Apple pies have been branded racist by a columnist who claimed the dessert had ‘bloody origins.’
Food writer Raj Patel said America’s favourite treat was linked to ‘a vast and ongoing genocide of indigenous people.’
He highlighted how the apple had been brought to the country by English colonisers who planted trees as ‘markers of civilisation.’
The sugar in the crust is linked to the slave trade in New Orleans while the gingham cloth the pie is traditionally left on to cool was culturally appropriated from Native Americans, according to Mr Patel.
The piece was published with little attention in the Guardian last month but has since blown up on Twitter, prompting yet another debate about ‘cancel culture.’
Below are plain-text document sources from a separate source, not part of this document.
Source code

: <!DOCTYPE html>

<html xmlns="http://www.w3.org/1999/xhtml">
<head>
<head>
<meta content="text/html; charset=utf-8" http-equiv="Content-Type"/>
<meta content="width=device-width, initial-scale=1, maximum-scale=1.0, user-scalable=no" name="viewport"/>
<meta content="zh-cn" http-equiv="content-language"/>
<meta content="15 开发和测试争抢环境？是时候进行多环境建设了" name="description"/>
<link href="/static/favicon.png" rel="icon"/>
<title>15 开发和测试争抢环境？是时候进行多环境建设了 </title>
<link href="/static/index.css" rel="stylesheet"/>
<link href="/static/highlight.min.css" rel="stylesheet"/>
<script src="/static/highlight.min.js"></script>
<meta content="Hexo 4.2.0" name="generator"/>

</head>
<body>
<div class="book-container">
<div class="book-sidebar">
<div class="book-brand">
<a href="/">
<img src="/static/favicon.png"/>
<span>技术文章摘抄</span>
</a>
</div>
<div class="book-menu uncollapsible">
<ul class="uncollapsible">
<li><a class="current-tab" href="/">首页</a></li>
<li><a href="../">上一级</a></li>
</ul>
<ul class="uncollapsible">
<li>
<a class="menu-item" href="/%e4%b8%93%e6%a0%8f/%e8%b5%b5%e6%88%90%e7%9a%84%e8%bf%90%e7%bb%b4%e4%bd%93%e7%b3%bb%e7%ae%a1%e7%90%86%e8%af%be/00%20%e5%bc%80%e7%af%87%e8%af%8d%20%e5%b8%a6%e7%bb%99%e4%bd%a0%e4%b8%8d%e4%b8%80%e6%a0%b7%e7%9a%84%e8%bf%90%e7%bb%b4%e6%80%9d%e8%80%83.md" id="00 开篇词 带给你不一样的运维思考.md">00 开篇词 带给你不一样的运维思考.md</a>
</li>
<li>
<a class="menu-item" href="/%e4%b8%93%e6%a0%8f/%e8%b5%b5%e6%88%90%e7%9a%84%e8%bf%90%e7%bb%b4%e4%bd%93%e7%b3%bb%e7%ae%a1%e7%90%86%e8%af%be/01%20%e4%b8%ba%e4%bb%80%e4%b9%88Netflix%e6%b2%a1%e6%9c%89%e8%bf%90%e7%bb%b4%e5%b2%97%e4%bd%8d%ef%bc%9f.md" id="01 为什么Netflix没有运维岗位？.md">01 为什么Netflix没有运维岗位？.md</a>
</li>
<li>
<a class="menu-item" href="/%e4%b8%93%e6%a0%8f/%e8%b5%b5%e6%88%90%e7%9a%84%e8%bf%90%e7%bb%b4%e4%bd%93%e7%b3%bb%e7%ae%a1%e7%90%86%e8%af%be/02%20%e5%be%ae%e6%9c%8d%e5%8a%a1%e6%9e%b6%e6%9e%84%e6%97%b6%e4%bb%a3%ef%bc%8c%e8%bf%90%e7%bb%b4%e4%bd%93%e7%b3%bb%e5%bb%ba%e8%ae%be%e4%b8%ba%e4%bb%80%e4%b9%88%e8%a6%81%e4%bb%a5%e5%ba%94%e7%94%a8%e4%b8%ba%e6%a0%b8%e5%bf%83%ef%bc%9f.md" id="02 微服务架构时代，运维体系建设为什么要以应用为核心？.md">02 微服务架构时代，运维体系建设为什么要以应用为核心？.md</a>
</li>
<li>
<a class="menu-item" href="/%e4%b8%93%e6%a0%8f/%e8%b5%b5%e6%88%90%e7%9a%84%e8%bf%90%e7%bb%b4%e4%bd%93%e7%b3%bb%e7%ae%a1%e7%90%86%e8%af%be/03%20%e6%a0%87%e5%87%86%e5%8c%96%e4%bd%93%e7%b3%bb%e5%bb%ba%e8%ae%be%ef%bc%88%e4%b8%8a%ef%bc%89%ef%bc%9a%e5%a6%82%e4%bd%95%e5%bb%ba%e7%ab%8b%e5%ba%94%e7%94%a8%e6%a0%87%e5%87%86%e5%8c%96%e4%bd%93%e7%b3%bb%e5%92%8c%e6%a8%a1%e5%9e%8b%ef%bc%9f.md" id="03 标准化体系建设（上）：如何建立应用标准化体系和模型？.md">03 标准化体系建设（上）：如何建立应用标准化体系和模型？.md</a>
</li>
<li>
Apple pies have long been associated with American culture, with the phrase ‘as American as apple pie’ a common saying.
The backlash began with one person tweeting: ‘The “woke” #CancelCulture mob seeks to destroy everything that is American and/or good. Now going after Apple Pie.’
Another said it sound liked a parody while a third said: ‘this is why we can’t have nice things.’
In the column, titled ‘Food injustice has deep roots: let’s start with America’s apple pie’, the British-Indian writer said Americans were suffering from amnesia over their food culture and identity and its links to colonial roots.
He wrote: ‘Apples traveled to the western hemisphere with colonists in the 1500s in what used to be called the Columbian Exchange, but is now better understood as a vast and ongoing genocide of Indigenous people.’
His piece also took aim at the ‘violence, exploitation, poverty and profit’ involved in the production of chocolate, tuna sandwiches and chicken nuggets.
While some were quick to decry the attack on their freedom to eat dessert, others rolled their eyes and tried to move the debate one.
One person wrote: ‘There are still people in this world who are having sleep for dinner tonight, yet we’ve decided that “food justice” means arguing about whether apple pie is racist.’